▶ [Текст упражнения]:

Поразительно точно определил существо книги Вяч. Иванов. На склоне лет, настаивая, что писательницей найдено выразительнейшее название для своей работы, он сказал: «Формально все рассказы повествуют о зверях („Глухая Даша“ и „Царица-кентавр“ ведь тоже звери). И не только формально, но по существу весь мир представлен здесь зверинцем. И зверинец этот не научный, не комический, а трагический. И „Воля“ у Зиновьевой-Аннибал не та, что у Шопенгаэура: там безысходность, кружение воли в самой себе, здесь ее человеческое преодоление. И бунт героини „Трагического зверинца“ <…> космический (против дисгармонии мира…)»[57]. Похожую мысль высказывал ранее А. Блок: «Вся книга говорит о бунте, о хмеле, о молодости, о любви тела, о звериной жалости и человеческой жестокости». То «дикое, порывистое, тревожное», о чем привыкли «говорить утонченно», произнесено Зиновьевой-Аннибал «по-детски дерзостно, по-женски таинственно и просто». Ей удалось «в бездне языка» найти слова, которые она «искала мятежно» и которые она сумела наконец «обуздать, как диких коней»[58].

▶ [Строки набора данных]:
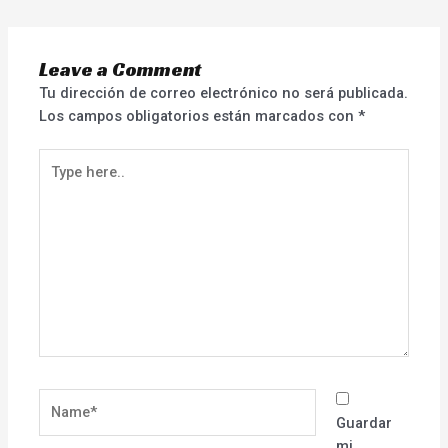
Leave a Comment
Tu dirección de correo electrónico no será publicada.
Los campos obligatorios están marcados con
*
Type
here..
Name*
Guardar
mi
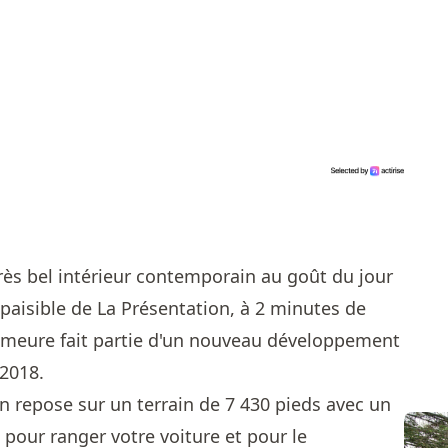
rès bel intérieur contemporain au goût du jour
 paisible de La Présentation, à 2 minutes de
demeure fait partie d'un nouveau développement
 2018.
n repose sur un terrain de 7 430 pieds avec un
 pour ranger votre voiture et pour le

▶ [Задания к работе]:
**A)** Каким, по словам Вяч. Иванова из текста упражнения, является зверинец, которым представлен мир в книге?
**B)** Запишите без каких-либо изменений все строки набора данных из блока 1, не включая в ответ картинки.
Текст упражнения и строки набора данных между собой никак не связаны.

▶ [Ответы к заданиям]:
**A)** Не научным, не комическим, а трагическим.

**B)**
Leave a Comment
Tu dirección de correo electrónico no será publicada.
Los campos obligatorios están marcados con
*
Type
here..
Name*
Guardar
mi
rès bel intérieur contemporain au goût du jour
 paisible de La Présentation, à 2 minutes de
demeure fait partie d'un nouveau développement
 2018.
n repose sur un terrain de 7 430 pieds avec un
 pour ranger votre voiture et pour le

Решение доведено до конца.